Article Text
Abstract
Background LV pressure overload triggers biological events leading to LV hypertrophy, and the severity of LV pressure overload has been represented by LV wall stress (LVWS). However, duration of exposure to the given LVWS has not been considered as a factor leading to LV hypertrophy.
Methods In 20 patients with severe aortic stenosis, LV pressure, with a Millar catheter, and LV dimensions, with echocardiography, were simultaneously obtained. By synchronising LV pressure waveform and LV dimensions, the instantaneous peak LVWS (IP-LVWS) and systolic LV wall time-stress-integral (LV TSI), which is the LVWS integrated during the systolic period and physically implies LV wall impulse per unit area, were obtained. These measurements were obtained at rest, during right atrial pacing at an HR of 10% higher than resting HR, and after esmolol infusion.

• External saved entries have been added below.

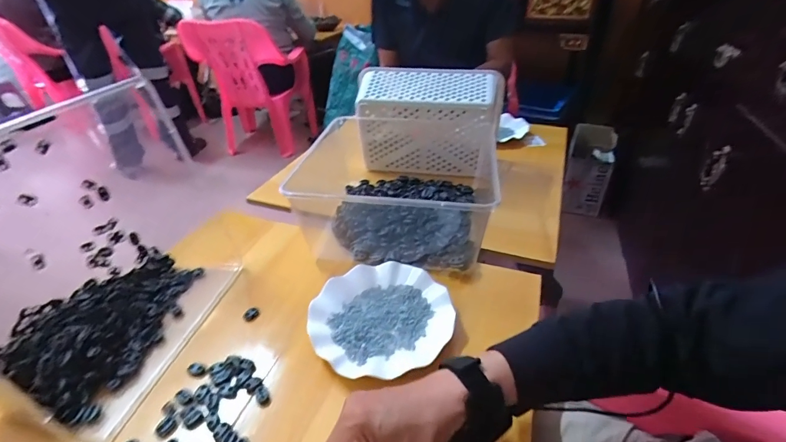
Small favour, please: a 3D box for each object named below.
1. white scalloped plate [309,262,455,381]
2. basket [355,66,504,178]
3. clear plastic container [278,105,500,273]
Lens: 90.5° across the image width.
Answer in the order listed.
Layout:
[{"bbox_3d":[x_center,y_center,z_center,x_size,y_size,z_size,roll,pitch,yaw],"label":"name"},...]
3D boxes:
[{"bbox_3d":[-0.016,0.123,0.517,0.178,0.021,0.165,-1,35,1],"label":"white scalloped plate"},{"bbox_3d":[0.078,-0.206,0.831,0.285,0.192,0.123,4,36,9],"label":"basket"},{"bbox_3d":[0.017,-0.072,0.699,0.316,0.157,0.330,5,36,9],"label":"clear plastic container"}]

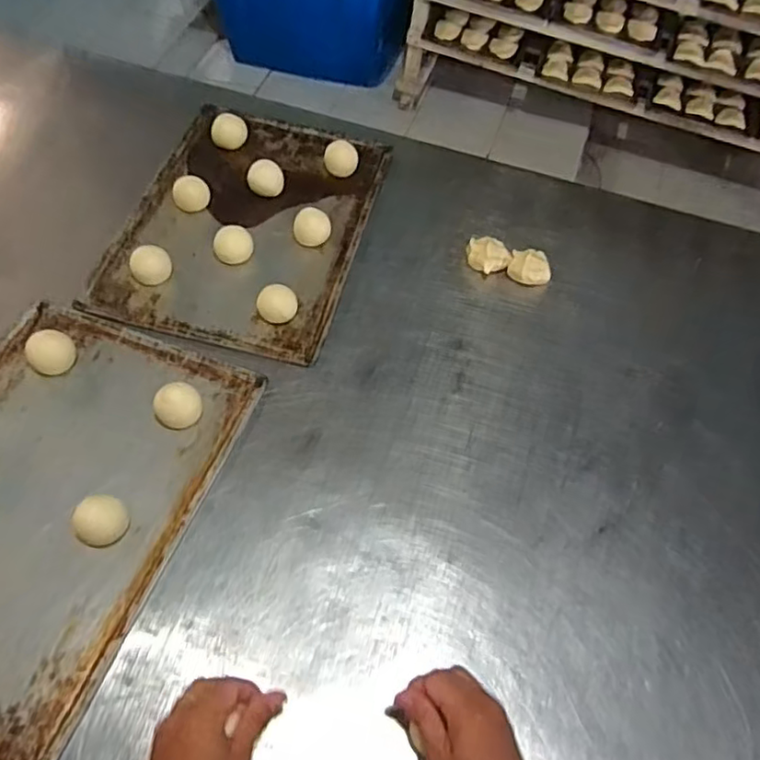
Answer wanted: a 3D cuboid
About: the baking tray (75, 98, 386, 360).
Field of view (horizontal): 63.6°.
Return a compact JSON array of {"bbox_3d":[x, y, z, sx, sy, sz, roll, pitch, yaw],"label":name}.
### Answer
[{"bbox_3d":[-0.191,-0.242,0.894,0.331,0.030,0.447,14,57,5],"label":"baking tray"}]

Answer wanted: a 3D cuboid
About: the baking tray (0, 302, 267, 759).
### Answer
[{"bbox_3d":[-0.365,0.117,0.647,0.324,0.029,0.444,19,58,8],"label":"baking tray"}]

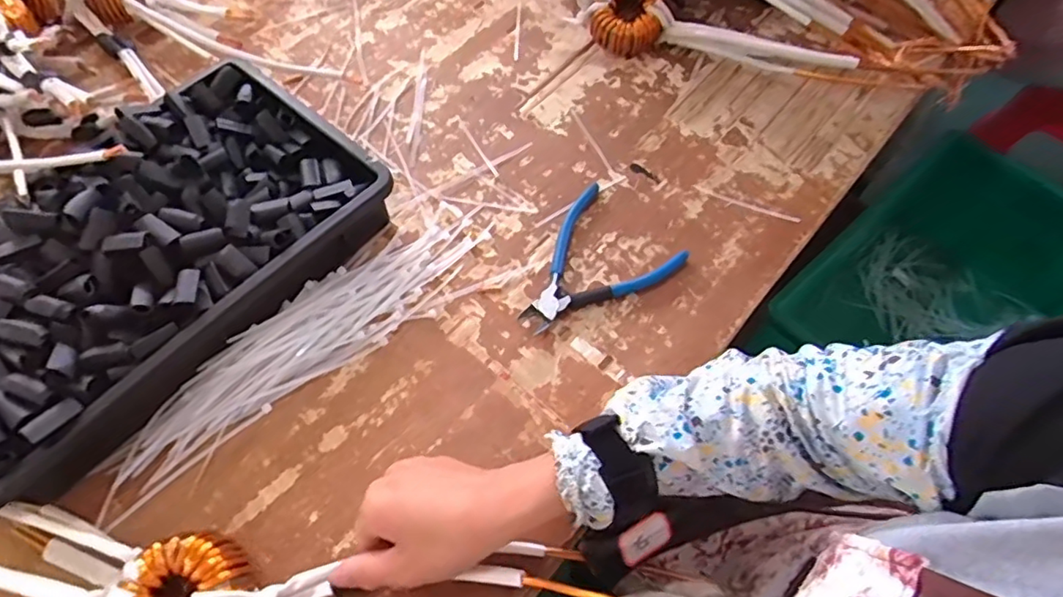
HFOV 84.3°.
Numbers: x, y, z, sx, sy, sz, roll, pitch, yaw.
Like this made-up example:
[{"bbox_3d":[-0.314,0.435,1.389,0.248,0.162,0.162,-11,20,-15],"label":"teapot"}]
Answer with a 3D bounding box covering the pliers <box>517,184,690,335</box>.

Results IP-LVWS cannot be predicted from the peak LV pressure or peak dp/dt. There were no significant differences in peak IP-LVWS at rest, during pacing or after esmolol infusion. However, systolic LV TSI after esmolol infusion was significantly higher compared to that at rest or during pacing. Only LV TSI correlated with LV wall thickness or LV mass at rest (r=0.64, p=0.002 and r=0.54, p=0.014, respectively), while correlations between IP-LVWS and LV wall thickness or LV mass at rest were not statistically significant (r=0.32, p=0.173 and r=0.32, p=0.168, respectively).

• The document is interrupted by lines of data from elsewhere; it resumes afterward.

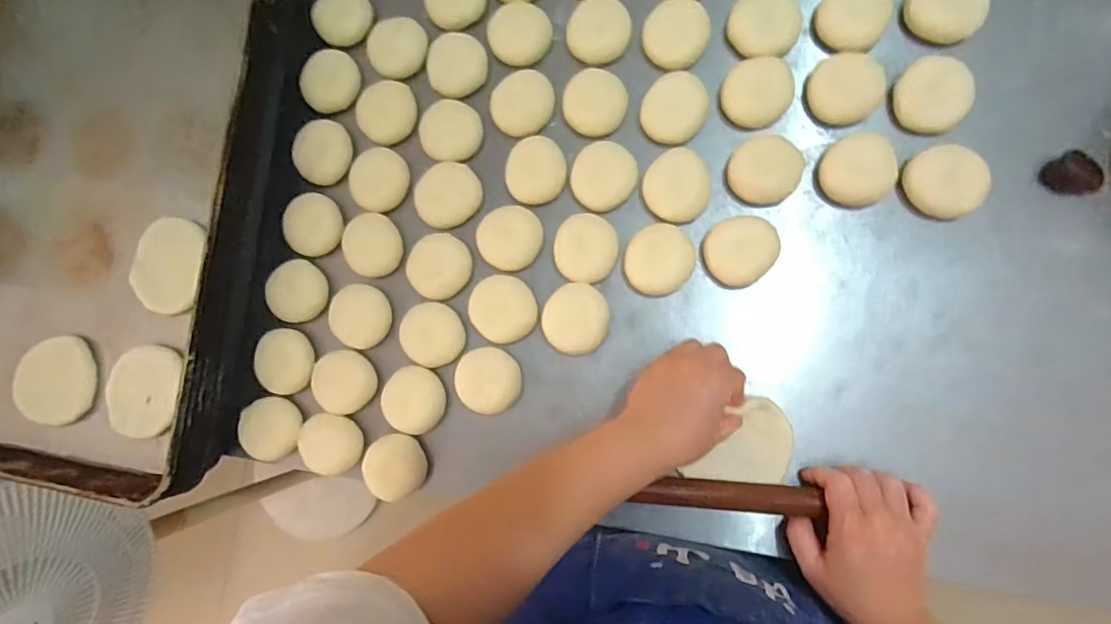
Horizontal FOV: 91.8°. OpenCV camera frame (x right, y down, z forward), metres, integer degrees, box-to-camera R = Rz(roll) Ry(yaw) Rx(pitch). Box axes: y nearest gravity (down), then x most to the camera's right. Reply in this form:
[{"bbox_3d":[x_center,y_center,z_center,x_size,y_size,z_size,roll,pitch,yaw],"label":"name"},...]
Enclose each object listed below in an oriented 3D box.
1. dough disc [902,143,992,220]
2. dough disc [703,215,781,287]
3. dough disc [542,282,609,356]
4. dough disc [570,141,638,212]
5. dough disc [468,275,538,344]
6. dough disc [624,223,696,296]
[{"bbox_3d":[0.352,-0.118,0.486,0.060,0.028,0.065,-1,85,8],"label":"dough disc"},{"bbox_3d":[0.174,-0.059,0.508,0.065,0.021,0.062,-1,85,8],"label":"dough disc"},{"bbox_3d":[0.020,0.007,0.534,0.063,0.022,0.067,-1,85,8],"label":"dough disc"},{"bbox_3d":[0.049,-0.136,0.540,0.063,0.008,0.069,-1,85,8],"label":"dough disc"},{"bbox_3d":[-0.054,-0.003,0.545,0.064,0.014,0.066,-1,85,8],"label":"dough disc"},{"bbox_3d":[0.101,-0.051,0.521,0.065,0.007,0.067,-1,85,8],"label":"dough disc"}]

Conclusions As IP-LVWS cannot be predicted from the peak LV pressure or peak dp/dt, one should be cautious in interpreting the data regarding peak LV pressure as the parameter representing LV afterload. Based on the current results, the systolic LV TSI might be more important than IP-LVWS in LV hypertrophy. In addition, as LV TSI is affected by the systolic duration, factors prolonging systolic duration might exert adverse effects on LV hypertrophy.